TEXT BLOCK |
(begin)
Then Came Bronson is an American adventure/drama television series starring Michael Parks that aired on NBC. It was created by Denne Bart Petitclerc, and produced by MGM Television. Then Came Bronson began with a television film pilot that aired on NBC on March 24, 1969; the pilot was also released in Europe as a theatrical feature film. This was followed by a single season of 26 episodes airing between September 17, 1969, and April 1, 1970.

Overview 
The series features Parks as the protagonist, James "Jim" Bronson, a newspaperman who becomes disillusioned after the suicide of his best friend Nick (Martin Sheen), and with "working for The Man" after a heated argument with his editor.

In order to renew his soul, Bronson becomes a vagabond searching for the meaning of life and seeking experiences that life has to offer (as revealed in the series pilot). During his travels, he shares his values with the people he meets along the way and to whom he lends a helping hand when possible. Bronson rides a Harley-Davidson Sportster motorcycle and, as such, he was viewed by some as a modern version of the solitary cowboy wandering the American west. The motorcycle had previously been sold to Nick by Bronson. After it is left at the scene of the suicide by his friend, Bronson buys it back from the widow.

Though the opening promises a journey of self-discovery, the premise of each episode is that Bronson enters someone else's life at a crucial point and acts as a catalyst for change. When Bronson encounters an Amish community, for example, a local boy becomes enraptured by the outside world and steals Bronson's motorcycle to run off to Reno, Nevada. In another episode, located in Reno, Nevada, Bronson meets his cousin Eve on her wedding day and lends her money for the wedding service, but she runs off to the casinos and gambles it away.
(end)
EXERCISE BRIEF | Continue the passage about the television series Then Came Bronson, starting right after its last sentence.

DATASET EXTRACT |
(begin)
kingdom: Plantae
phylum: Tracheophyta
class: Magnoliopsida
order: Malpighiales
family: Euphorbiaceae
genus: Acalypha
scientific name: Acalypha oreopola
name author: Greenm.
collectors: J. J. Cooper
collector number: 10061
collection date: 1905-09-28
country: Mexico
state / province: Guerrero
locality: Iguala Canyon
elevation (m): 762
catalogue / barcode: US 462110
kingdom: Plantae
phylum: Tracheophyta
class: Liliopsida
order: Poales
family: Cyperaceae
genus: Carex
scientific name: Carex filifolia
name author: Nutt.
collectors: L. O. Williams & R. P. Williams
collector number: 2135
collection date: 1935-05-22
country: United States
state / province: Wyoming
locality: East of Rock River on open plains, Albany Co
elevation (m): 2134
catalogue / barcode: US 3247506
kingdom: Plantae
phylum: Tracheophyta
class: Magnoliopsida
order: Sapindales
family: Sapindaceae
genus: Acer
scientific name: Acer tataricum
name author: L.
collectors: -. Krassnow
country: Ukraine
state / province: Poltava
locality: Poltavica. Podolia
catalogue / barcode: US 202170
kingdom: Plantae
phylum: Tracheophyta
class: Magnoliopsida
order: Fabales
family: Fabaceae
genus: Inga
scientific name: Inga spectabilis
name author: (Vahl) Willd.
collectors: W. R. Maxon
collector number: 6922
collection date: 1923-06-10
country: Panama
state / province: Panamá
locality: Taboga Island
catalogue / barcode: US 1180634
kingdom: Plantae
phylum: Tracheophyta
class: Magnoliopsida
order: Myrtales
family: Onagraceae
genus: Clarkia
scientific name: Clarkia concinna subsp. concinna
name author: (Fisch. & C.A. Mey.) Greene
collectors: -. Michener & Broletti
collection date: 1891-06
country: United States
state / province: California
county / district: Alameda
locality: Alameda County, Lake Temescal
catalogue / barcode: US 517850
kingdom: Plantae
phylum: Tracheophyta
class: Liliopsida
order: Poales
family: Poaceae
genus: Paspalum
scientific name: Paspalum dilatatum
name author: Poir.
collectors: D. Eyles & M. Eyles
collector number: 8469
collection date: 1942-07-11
(end)
REPLY TO THE EXERCISE |
The first three episodes, including the end credits scenes, were shot in and around Jackson, Wyoming. The pilot film was also shown at the town's (then) only theater to give the locals a sense of what the series was going to be about, since they were shooting in town and at popular local area locations.

Bronson is committed to pacifism and often redirects an antagonist's anger into self-examination. Always, like a true catalyst, Bronson rolls out of every episode unchanged.

The show had obvious similarities to the early 1960s series Route 66; Michael Parks guest-starred in one episode of that series. It was also sometimes erroneously described as a knock-off of Easy Rider.

Series opening 
The opening of the show served as a metaphor for the premise of the show: getting away from the "big city" and leading a simpler life. The opening begins with Bronson riding up to a red light in San Francisco and he briefly chats with a commuter. The scene also introduces Bronson's signature-phrase, which he often used in the episodes, "Hang in there".

Driver: "Taking a trip?"
Bronson: "What's that?"
Driver: "Taking a trip?"
Bronson: "Yeah."
Driver: "Where to?"
Bronson: "Oh, I don't know. Wherever I end up, I guess."
Driver: "Man, I wish I was you."
Bronson: "Really?"
Driver: "Yeah."
Bronson: "Well, hang in there."

From here he heads out to California's State Route 1 and then crosses over the Bixby Creek Bridge.

Cast 
Michael Parks, who starred as James Bronson, had acted on television and starred in three anti-establishment films, Wild Seed, The Happening, and Bus Riley's Back in Town. He went on to have a steady career in drive-in horror movies and TV shows. Also a talented singer, Parks recorded three pop/jazz albums: Long Lonesome Highway, Closing the Gap, Blue, and several gospel albums. Long Lonesome Highway and Closing the Gap were connected with particular strength to Then Came Bronson. Parks performed the former's title selection over the closing credits of each episode, and it and the latter both featured other music from the series. (See below.)

Guest stars 
Actors James Doohan ("Scotty") and Meg Wyllie, who appeared in guest roles, had previously worked on the original Star Trek series.

Production 
The series was filmed and broadcast in color.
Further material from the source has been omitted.